§ INPUT DATA
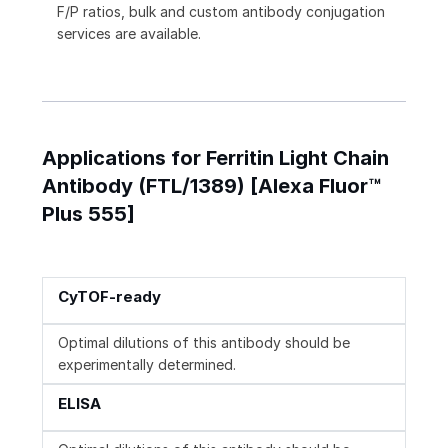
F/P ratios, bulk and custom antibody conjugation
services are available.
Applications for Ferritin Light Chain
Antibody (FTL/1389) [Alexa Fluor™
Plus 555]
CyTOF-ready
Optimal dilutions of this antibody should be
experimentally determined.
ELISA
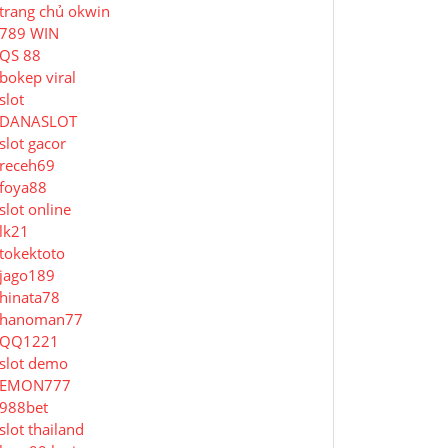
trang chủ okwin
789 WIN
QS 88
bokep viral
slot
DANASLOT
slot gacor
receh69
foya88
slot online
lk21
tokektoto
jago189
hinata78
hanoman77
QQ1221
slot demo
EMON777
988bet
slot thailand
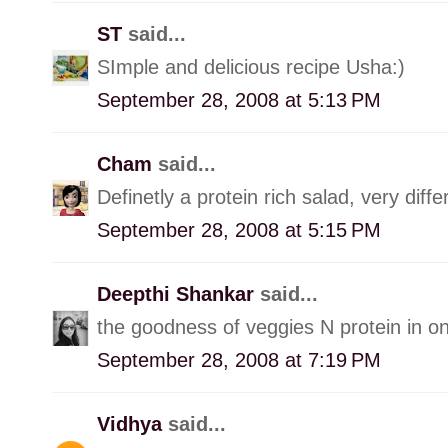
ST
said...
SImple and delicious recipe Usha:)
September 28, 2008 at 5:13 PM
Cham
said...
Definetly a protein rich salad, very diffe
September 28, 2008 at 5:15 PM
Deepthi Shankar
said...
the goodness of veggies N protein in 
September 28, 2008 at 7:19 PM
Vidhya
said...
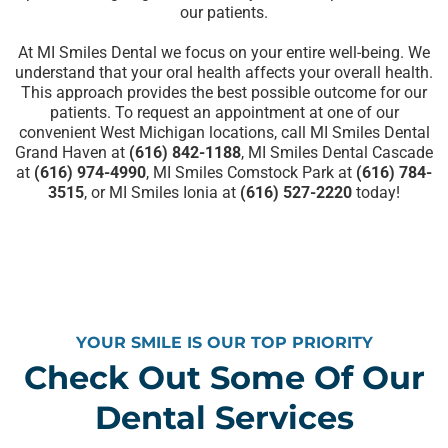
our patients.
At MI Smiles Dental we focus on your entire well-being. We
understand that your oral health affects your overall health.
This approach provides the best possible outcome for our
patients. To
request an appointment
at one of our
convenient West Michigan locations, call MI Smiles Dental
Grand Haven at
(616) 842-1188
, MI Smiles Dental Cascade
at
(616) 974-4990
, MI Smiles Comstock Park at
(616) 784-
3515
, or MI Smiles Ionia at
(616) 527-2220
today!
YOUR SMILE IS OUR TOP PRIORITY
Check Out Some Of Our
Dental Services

...

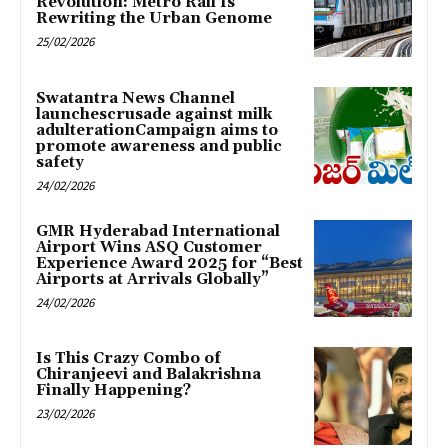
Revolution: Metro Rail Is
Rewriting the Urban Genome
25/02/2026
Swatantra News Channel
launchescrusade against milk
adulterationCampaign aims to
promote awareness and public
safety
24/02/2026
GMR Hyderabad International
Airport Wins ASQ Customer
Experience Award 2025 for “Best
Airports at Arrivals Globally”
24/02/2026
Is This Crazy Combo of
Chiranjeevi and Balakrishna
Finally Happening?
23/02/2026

§ TASK GOAL
Copy back the listing above exactly, but only from the line with "Grand Haven at" through the line with "Dental Services", both ends included.

§ ANSWER TO THE EXERCISE
Grand Haven at
(616) 842-1188
, MI Smiles Dental Cascade
at
(616) 974-4990
, MI Smiles Comstock Park at
(616) 784-
3515
, or MI Smiles Ionia at
(616) 527-2220
today!
YOUR SMILE IS OUR TOP PRIORITY
Check Out Some Of Our
Dental Services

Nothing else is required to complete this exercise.